§ **Yönergeler**
- a) Yargıtay kararında davalı işveren, iş sözleşmesinin haklı sebeple feshedildiğini hangi gerekçeye dayandırıyor? Bir ila üç cümleyle açıklar mısınız?
- b) Yargıtay kararını metnin bittiği yerden alıp sürdürür müsünüz?

§ **Sayfa Metni**
------------------------------
Yargıtay Kararı 22. Hukuk Dairesi 2014/6785 E. 2014/8401 K. 16.04.2014 T.

YARGITAY KARARI
DAİRE : 22. Hukuk Dairesi
ESAS NO : 2014/6785
KARAR NO : 2014/8401
KARAR TARİHİ : 16.04.2014

MAHKEMESİ : Ankara 17. İş Mahkemesi
TARİHİ : 24/12/2013
NUMARASI : 2013/104-2013/754

Y A R G I T A Y K A R A R I

Davacı işçi, iş sözleşmesinin davalı işveren tarafından haksız ve hukuka aykırı olarak feshedildiğini ileri sürerek, feshin geçersizliğine ve işe iadesine karar verilmesini, işe başlatılmama halinde ödenmesi gereken tazminat ile boşta geçen süre ücretinin belirlenmesini istemiştir.
Davalı işveren, davacının belirli süreli iş sözleşmesiyle çalıştığını, müfettiş soruşturması sonucu düzenlenen rapor ve olura göre M.. Y..’ın U. O. G.’e fazladan puantaj yapılması suretiyle ödenen paranın bu şahsın yanıltılmak suretiyle M.. Y.. hesabına yatırılmasında davacının aracılık ettiği, bir daha görev verilmemesinin belirtilip, buna göre sözleşmesinin 27.08.2010 tarihinde geçerli ve haklı sebeple haklı olarak feshedildiğini savunarak, davanın reddini talep etmiştir.
------------------------------
§ **Derlenen Malzeme**

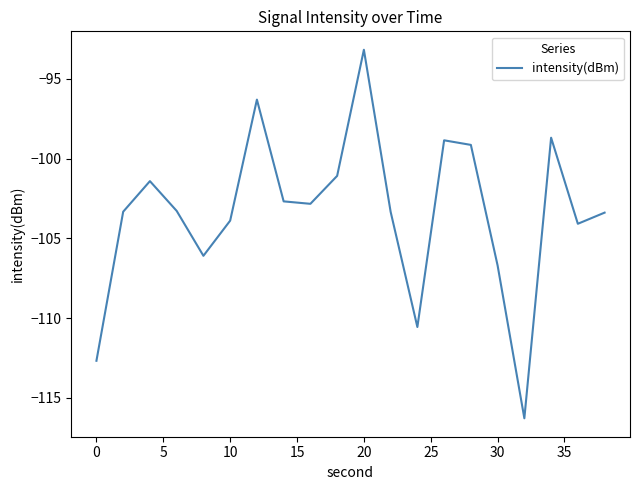

What is the greatest value displayed?

-93.2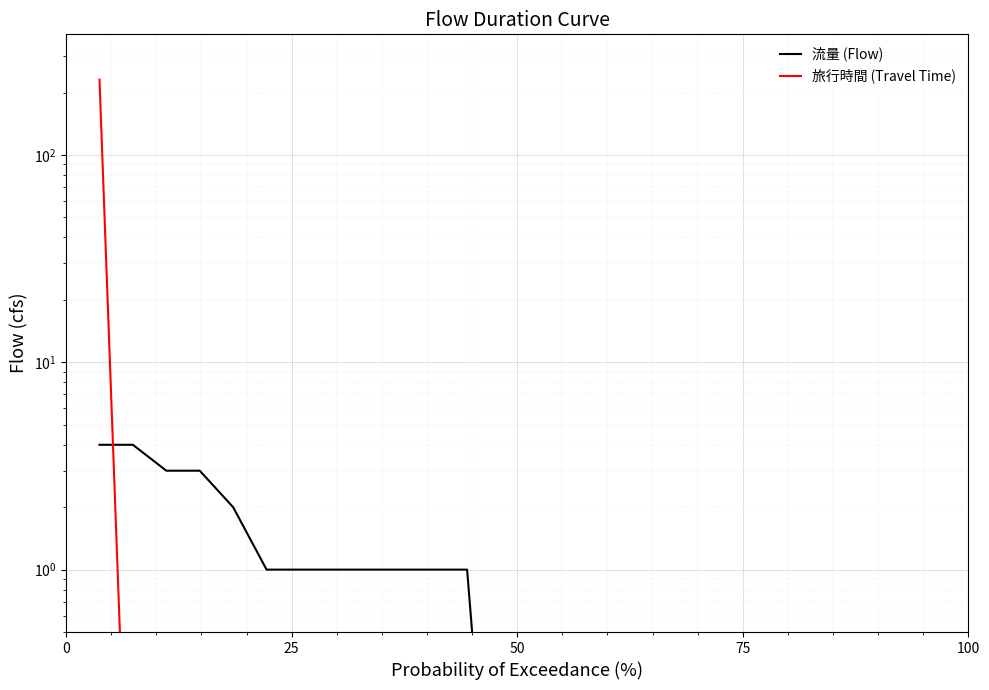

How many lines are shown in the chart?

2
------------------------------
§ **Görev Yanıtları**
- a) Davalı işveren, müfettiş soruşturması sonucunda düzenlenen rapor ve olura dayanıyor. Buna göre U. O. G.'e fazladan puantaj yapılarak ödenen para, bu kişi yanıltılarak M.. Y.. hesabına yatırılmış ve bunda davacı aracılık etmiştir. Davacıya bir daha görev verilmemesi belirtildiği için sözleşmenin 27.08.2010 tarihinde geçerli ve haklı sebeple feshedildiğini savunuyor.

- b)
Mahkemece, davacı hakkında dava dışı M.. Y.. tarafından U. O. G.’e fazladan puantaj yapılması suretiyle ödenen paranın, U. O. G.’ü yanıltmak suretiyle M.. Y..’ın hesabına yatırılmak suretiyle davacının aracılık ettiğinden bir daha görev verilmemesinin yerinde olacağının müfettiş soruşturmasında belirtildiği, soruşturma kapsamına göre M.. Y..’a davalı idarece verilen kınama cezasının idare mahkemesince iptal edildiği, yine bu şahsın kurumu zarara uğrattığı iddiasıyla açılan tazminat davasının reddedildiği, aynı konuda bu şahıs hakkında Ankara Cumhuriyet Başsavcılığı’na yapılan şikayet üzerine somut ve yeterli delil bulunmadığından kovuşturmaya yer olmadığı şeklinde sonuçlandığı, bu haliyle davacının iş sözleşmesinin feshine gerekçe gösterilen eylemi gerçekleştirdiği iddia olunan dava dışı M.. Y.. hakkında eylemin varlığına ilişkin herhangi bir yargı karar oluşturulmadığı, ıspat yükü üzerinde olan davalı tarafça feshin haklı ya da geçerli sebeple yapıldığı hususunu ispatlayamadığı gerekçesiyle kabul kararı verilmiştir.
Hüküm davalı vekilince temyiz edilmiştir.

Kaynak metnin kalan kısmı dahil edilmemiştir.